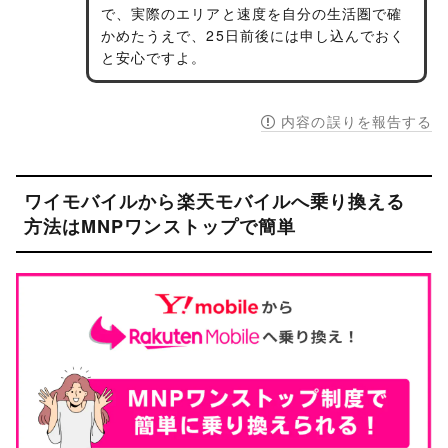
で、実際のエリアと速度を自分の生活圏で確
かめたうえで、25日前後には申し込んでおく
と安心ですよ。
内容の誤りを報告する
ワイモバイルから楽天モバイルへ乗り換える
方法はMNPワンストップで簡単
※
EXERCISE AIM
Repeat the text of the material above line for line, leaving out the pictures.

TASK ANSWER
で、実際のエリアと速度を自分の生活圏で確
かめたうえで、25日前後には申し込んでおく
と安心ですよ。
内容の誤りを報告する
ワイモバイルから楽天モバイルへ乗り換える
方法はMNPワンストップで簡単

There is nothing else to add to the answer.